*The task*: Please return only the lines from the one holding "Feel my velocity" through the one holding "set environment stack", exactly as they appear in the records below, both ends included.

──────── Data excerpts

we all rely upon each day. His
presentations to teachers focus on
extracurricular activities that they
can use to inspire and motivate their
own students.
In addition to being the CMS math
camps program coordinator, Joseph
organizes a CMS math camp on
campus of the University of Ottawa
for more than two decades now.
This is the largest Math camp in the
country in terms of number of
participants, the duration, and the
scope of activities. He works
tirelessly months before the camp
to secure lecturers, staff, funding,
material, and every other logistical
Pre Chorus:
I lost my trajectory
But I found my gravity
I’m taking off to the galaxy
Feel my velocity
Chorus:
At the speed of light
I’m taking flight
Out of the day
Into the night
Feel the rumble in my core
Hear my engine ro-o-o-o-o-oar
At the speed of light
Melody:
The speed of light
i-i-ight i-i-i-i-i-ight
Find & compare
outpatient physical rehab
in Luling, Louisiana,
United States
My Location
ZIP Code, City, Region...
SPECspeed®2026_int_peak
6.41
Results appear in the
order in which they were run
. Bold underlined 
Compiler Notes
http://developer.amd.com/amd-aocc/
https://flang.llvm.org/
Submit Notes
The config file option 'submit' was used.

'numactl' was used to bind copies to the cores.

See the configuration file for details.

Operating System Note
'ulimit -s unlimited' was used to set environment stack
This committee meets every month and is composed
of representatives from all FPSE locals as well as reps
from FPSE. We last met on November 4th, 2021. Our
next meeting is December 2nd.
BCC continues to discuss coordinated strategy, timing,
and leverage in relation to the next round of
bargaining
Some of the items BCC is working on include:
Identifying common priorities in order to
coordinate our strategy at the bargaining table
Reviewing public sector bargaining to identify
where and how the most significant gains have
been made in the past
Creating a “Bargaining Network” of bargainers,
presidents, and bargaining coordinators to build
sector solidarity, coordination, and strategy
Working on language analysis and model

────────────────

*Solution below*:
Feel my velocity
Chorus:
At the speed of light
I’m taking flight
Out of the day
Into the night
Feel the rumble in my core
Hear my engine ro-o-o-o-o-oar
At the speed of light
Melody:
The speed of light
i-i-ight i-i-i-i-i-ight
Find & compare
outpatient physical rehab
in Luling, Louisiana,
United States
My Location
ZIP Code, City, Region...
SPECspeed®2026_int_peak
6.41
Results appear in the
order in which they were run
. Bold underlined 
Compiler Notes
http://developer.amd.com/amd-aocc/
https://flang.llvm.org/
Submit Notes
The config file option 'submit' was used.

'numactl' was used to bind copies to the cores.

See the configuration file for details.

Operating System Note
'ulimit -s unlimited' was used to set environment stack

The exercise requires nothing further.